WORK TO COMPLETE
Would you return the listing exactly as written, apart from its pictures?

INPUT RECORDS

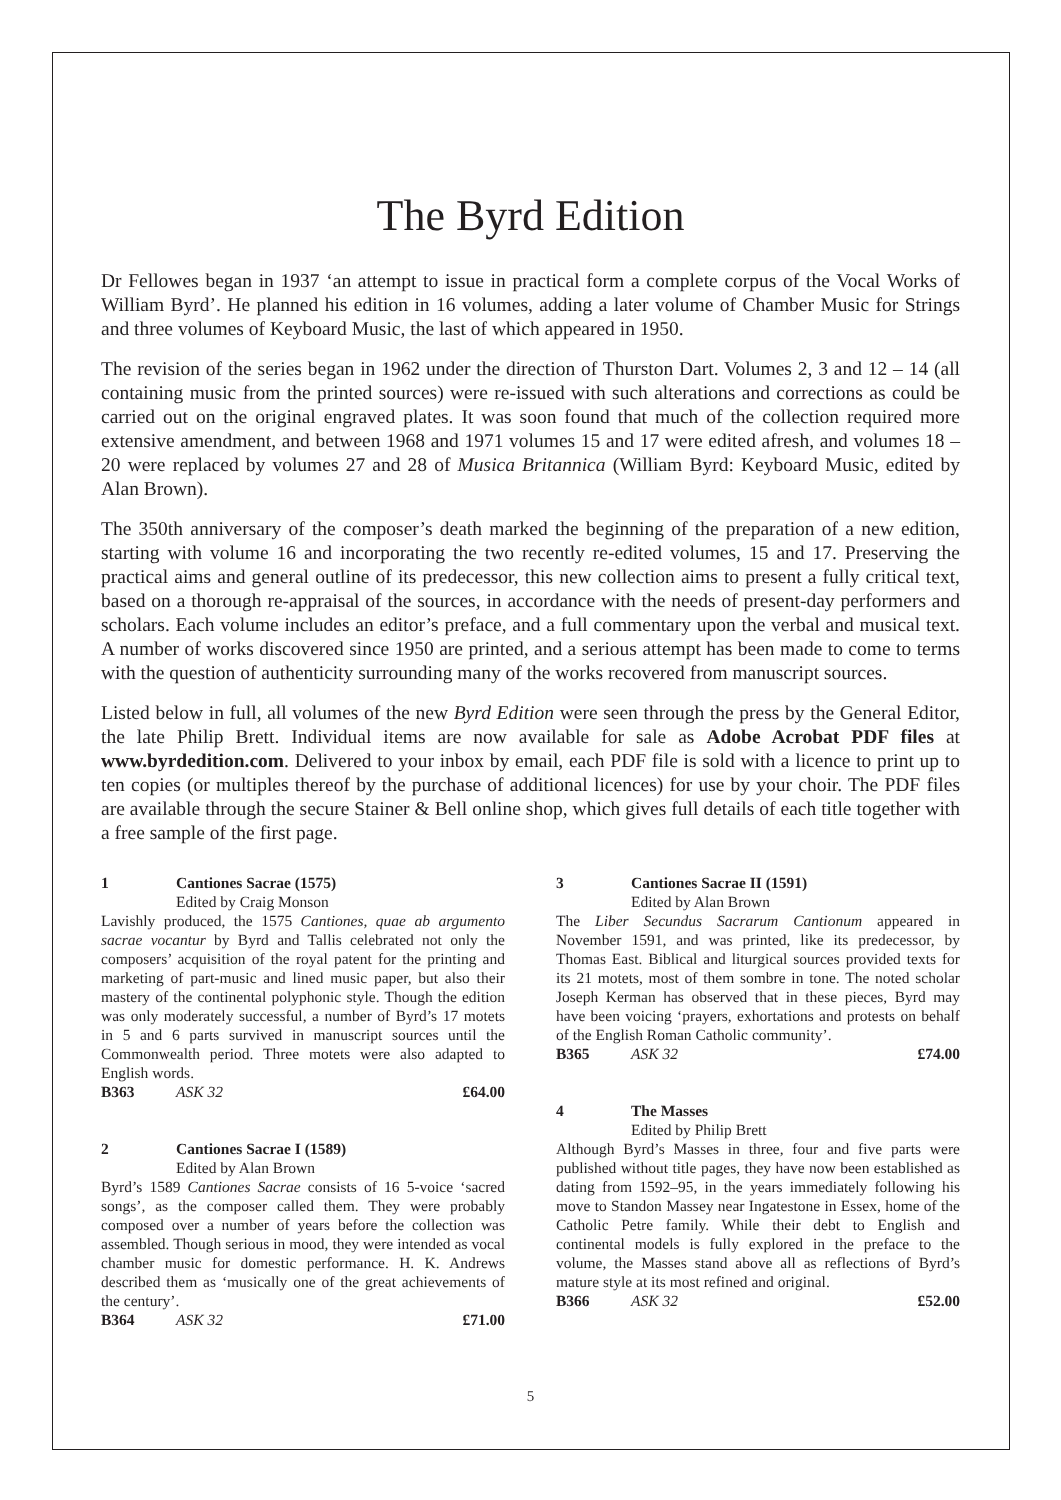The Byrd Edition
Dr Fellowes began in 1937 ‘an attempt to issue in practical form a complete corpus of the Vocal Works of William Byrd’. He planned his edition in 16 volumes, adding a later volume of Chamber Music for Strings and three volumes of Keyboard Music, the last of which appeared in 1950.
The revision of the series began in 1962 under the direction of Thurston Dart. Volumes 2, 3 and 12 – 14 (all containing music from the printed sources) were re-issued with such alterations and corrections as could be carried out on the original engraved plates. It was soon found that much of the collection required more extensive amendment, and between 1968 and 1971 volumes 15 and 17 were edited afresh, and volumes 18 – 20 were replaced by volumes 27 and 28 of Musica Britannica (William Byrd: Keyboard Music, edited by Alan Brown).
The 350th anniversary of the composer’s death marked the beginning of the preparation of a new edition, starting with volume 16 and incorporating the two recently re-edited volumes, 15 and 17. Preserving the practical aims and general outline of its predecessor, this new collection aims to present a fully critical text, based on a thorough re-appraisal of the sources, in accordance with the needs of present-day performers and scholars. Each volume includes an editor’s preface, and a full commentary upon the verbal and musical text. A number of works discovered since 1950 are printed, and a serious attempt has been made to come to terms with the question of authenticity surrounding many of the works recovered from manuscript sources.
Listed below in full, all volumes of the new Byrd Edition were seen through the press by the General Editor, the late Philip Brett. Individual items are now available for sale as Adobe Acrobat PDF files at www.byrdedition.com. Delivered to your inbox by email, each PDF file is sold with a licence to print up to ten copies (or multiples thereof by the purchase of additional licences) for use by your choir. The PDF files are available through the secure Stainer & Bell online shop, which gives full details of each title together with a free sample of the first page.
1 Cantiones Sacrae (1575)
Edited by Craig Monson
Lavishly produced, the 1575 Cantiones, quae ab argumento sacrae vocantur by Byrd and Tallis celebrated not only the composers’ acquisition of the royal patent for the printing and marketing of part-music and lined music paper, but also their mastery of the continental polyphonic style. Though the edition was only moderately successful, a number of Byrd’s 17 motets in 5 and 6 parts survived in manuscript sources until the Commonwealth period. Three motets were also adapted to English words.
B363 ASK 32 £64.00
2 Cantiones Sacrae I (1589)
Edited by Alan Brown
Byrd’s 1589 Cantiones Sacrae consists of 16 5-voice ‘sacred songs’, as the composer called them. They were probably composed over a number of years before the collection was assembled. Though serious in mood, they were intended as vocal chamber music for domestic performance. H. K. Andrews described them as ‘musically one of the great achievements of the century’.
B364 ASK 32 £71.00
3 Cantiones Sacrae II (1591)
Edited by Alan Brown
The Liber Secundus Sacrarum Cantionum appeared in November 1591, and was printed, like its predecessor, by Thomas East. Biblical and liturgical sources provided texts for its 21 motets, most of them sombre in tone. The noted scholar Joseph Kerman has observed that in these pieces, Byrd may have been voicing ‘prayers, exhortations and protests on behalf of the English Roman Catholic community’.
B365 ASK 32 £74.00
4 The Masses
Edited by Philip Brett
Although Byrd’s Masses in three, four and five parts were published without title pages, they have now been established as dating from 1592–95, in the years immediately following his move to Standon Massey near Ingatestone in Essex, home of the Catholic Petre family. While their debt to English and continental models is fully explored in the preface to the volume, the Masses stand above all as reflections of Byrd’s mature style at its most refined and original.
B366 ASK 32 £52.00
5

RESULT OF THE TASK
The Byrd Edition
Dr Fellowes began in 1937 ‘an attempt to issue in practical form a complete corpus of the Vocal Works of William Byrd’. He planned his edition in 16 volumes, adding a later volume of Chamber Music for Strings and three volumes of Keyboard Music, the last of which appeared in 1950.
The revision of the series began in 1962 under the direction of Thurston Dart. Volumes 2, 3 and 12 – 14 (all containing music from the printed sources) were re-issued with such alterations and corrections as could be carried out on the original engraved plates. It was soon found that much of the collection required more extensive amendment, and between 1968 and 1971 volumes 15 and 17 were edited afresh, and volumes 18 – 20 were replaced by volumes 27 and 28 of Musica Britannica (William Byrd: Keyboard Music, edited by Alan Brown).
The 350th anniversary of the composer’s death marked the beginning of the preparation of a new edition, starting with volume 16 and incorporating the two recently re-edited volumes, 15 and 17. Preserving the practical aims and general outline of its predecessor, this new collection aims to present a fully critical text, based on a thorough re-appraisal of the sources, in accordance with the needs of present-day performers and scholars. Each volume includes an editor’s preface, and a full commentary upon the verbal and musical text. A number of works discovered since 1950 are printed, and a serious attempt has been made to come to terms with the question of authenticity surrounding many of the works recovered from manuscript sources.
Listed below in full, all volumes of the new Byrd Edition were seen through the press by the General Editor, the late Philip Brett. Individual items are now available for sale as Adobe Acrobat PDF files at www.byrdedition.com. Delivered to your inbox by email, each PDF file is sold with a licence to print up to ten copies (or multiples thereof by the purchase of additional licences) for use by your choir. The PDF files are available through the secure Stainer & Bell online shop, which gives full details of each title together with a free sample of the first page.
1 Cantiones Sacrae (1575)
Edited by Craig Monson
Lavishly produced, the 1575 Cantiones, quae ab argumento sacrae vocantur by Byrd and Tallis celebrated not only the composers’ acquisition of the royal patent for the printing and marketing of part-music and lined music paper, but also their mastery of the continental polyphonic style. Though the edition was only moderately successful, a number of Byrd’s 17 motets in 5 and 6 parts survived in manuscript sources until the Commonwealth period. Three motets were also adapted to English words.
B363 ASK 32 £64.00
2 Cantiones Sacrae I (1589)
Edited by Alan Brown
Byrd’s 1589 Cantiones Sacrae consists of 16 5-voice ‘sacred songs’, as the composer called them. They were probably composed over a number of years before the collection was assembled. Though serious in mood, they were intended as vocal chamber music for domestic performance. H. K. Andrews described them as ‘musically one of the great achievements of the century’.
B364 ASK 32 £71.00
3 Cantiones Sacrae II (1591)
Edited by Alan Brown
The Liber Secundus Sacrarum Cantionum appeared in November 1591, and was printed, like its predecessor, by Thomas East. Biblical and liturgical sources provided texts for its 21 motets, most of them sombre in tone. The noted scholar Joseph Kerman has observed that in these pieces, Byrd may have been voicing ‘prayers, exhortations and protests on behalf of the English Roman Catholic community’.
B365 ASK 32 £74.00
4 The Masses
Edited by Philip Brett
Although Byrd’s Masses in three, four and five parts were published without title pages, they have now been established as dating from 1592–95, in the years immediately following his move to Standon Massey near Ingatestone in Essex, home of the Catholic Petre family. While their debt to English and continental models is fully explored in the preface to the volume, the Masses stand above all as reflections of Byrd’s mature style at its most refined and original.
B366 ASK 32 £52.00
5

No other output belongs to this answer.